A busy week in the latest Listener. C K Stead and Denis Welch independently ponder Vincent O'Sullivan’s Long Journey To The Border: A life of John Mulgan.
Good to see the opinionated Steve Braunias back, too: he reviews V S Naipaul’s pompously titled collection of essays, The Writer And The World, zooming in on the essay Michael X and the Black Power Killings in Trinidad.
Braunias also reviews two handsome books that stand as testaments to the late Guy Mannering, a photographer, editor, author and publisher: “One of those quiet, unheralded champions and enthusiasts of book publishing in New Zealand.” The first is Dick Georgeson's memoir The Leading Edge: A life in gliding. The second is The Seas Between, the letters of Desmond Martin, commander of the WWII submarine HM Tuna. Also noted: the “beautifully handset, printed and bound” Diary Of A Voyage In 1879.
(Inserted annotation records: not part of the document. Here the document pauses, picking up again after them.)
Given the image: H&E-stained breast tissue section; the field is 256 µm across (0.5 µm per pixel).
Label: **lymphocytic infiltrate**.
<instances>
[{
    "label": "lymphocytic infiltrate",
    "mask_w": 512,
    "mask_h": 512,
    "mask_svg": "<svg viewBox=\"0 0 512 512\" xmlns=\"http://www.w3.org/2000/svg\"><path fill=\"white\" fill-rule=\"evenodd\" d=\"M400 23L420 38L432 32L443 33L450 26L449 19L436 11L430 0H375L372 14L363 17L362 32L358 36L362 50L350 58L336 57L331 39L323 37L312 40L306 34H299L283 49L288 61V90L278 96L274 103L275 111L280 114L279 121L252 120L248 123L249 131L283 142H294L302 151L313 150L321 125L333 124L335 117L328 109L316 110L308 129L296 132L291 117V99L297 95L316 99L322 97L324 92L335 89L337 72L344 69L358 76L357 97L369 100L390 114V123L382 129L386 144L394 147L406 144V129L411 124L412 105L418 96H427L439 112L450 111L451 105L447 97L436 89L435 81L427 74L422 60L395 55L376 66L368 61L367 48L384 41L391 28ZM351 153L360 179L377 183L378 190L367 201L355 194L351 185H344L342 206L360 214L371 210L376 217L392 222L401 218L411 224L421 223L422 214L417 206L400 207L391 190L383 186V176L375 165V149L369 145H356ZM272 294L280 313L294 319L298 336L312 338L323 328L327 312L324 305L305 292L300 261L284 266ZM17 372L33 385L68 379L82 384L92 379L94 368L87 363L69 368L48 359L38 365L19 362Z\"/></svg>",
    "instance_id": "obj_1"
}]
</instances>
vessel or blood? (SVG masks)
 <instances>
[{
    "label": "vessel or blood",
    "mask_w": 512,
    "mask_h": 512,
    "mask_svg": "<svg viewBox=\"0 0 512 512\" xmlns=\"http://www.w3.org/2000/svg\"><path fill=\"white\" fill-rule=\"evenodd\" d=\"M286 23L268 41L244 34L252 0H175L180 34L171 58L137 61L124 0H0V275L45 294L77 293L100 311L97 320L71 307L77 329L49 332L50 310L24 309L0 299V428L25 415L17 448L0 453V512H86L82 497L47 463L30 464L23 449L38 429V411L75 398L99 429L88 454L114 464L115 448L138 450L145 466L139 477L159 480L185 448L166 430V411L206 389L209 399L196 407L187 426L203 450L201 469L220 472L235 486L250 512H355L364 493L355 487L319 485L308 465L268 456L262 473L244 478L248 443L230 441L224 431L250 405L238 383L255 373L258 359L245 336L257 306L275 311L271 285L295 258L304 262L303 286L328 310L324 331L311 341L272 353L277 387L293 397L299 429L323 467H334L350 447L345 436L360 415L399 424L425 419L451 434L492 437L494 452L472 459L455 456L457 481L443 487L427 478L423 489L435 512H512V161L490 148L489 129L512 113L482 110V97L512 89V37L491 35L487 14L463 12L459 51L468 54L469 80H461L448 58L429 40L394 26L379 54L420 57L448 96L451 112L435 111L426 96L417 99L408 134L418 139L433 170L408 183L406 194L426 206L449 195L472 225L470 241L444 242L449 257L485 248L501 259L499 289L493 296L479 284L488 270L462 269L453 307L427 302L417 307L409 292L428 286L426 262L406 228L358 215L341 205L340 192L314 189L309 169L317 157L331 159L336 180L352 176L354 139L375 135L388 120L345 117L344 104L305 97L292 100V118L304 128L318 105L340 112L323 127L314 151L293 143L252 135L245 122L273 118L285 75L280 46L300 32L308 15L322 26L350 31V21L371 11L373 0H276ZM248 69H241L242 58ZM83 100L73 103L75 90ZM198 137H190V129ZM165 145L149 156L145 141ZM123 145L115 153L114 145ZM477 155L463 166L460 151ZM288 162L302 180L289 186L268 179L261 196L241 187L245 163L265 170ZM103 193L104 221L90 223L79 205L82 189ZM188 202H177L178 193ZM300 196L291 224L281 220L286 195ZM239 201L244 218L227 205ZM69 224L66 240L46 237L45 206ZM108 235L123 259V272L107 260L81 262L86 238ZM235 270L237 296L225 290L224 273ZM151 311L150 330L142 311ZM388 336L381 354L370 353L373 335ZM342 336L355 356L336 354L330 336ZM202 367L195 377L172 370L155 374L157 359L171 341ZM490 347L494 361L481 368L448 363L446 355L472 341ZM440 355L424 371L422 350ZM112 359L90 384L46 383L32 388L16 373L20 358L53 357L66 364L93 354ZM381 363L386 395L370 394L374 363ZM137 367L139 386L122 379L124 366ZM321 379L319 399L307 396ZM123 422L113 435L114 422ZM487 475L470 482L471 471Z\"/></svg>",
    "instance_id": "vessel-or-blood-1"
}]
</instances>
Non-fiction, in brief: Fundamentalism by Lloyd Geering, Embracing The Witch And The Goddess by Kathryn Rountree, Leisure And Pleasure by Caroline Daley, While You're Away by Anna Rogers, On Blue Ice by Kim Griggs, A Twist Of Fate by Mary Ciurlionis, A Capital Perspective by Hilary Tipping, Canterbury Soccer by John Small, Prospero's Island by Judith Bassett , and the poetry collection Summer On The Cote d'Azur by Alistair Paterson.
And finally, Hedley Mortlock reviews a brace of crime novels: Truecrime by Jake Arnott, Shoedog by George P Pelecanos, Bangkok 8 by John Burdett and Candlemoth by Roger Jon Ellory.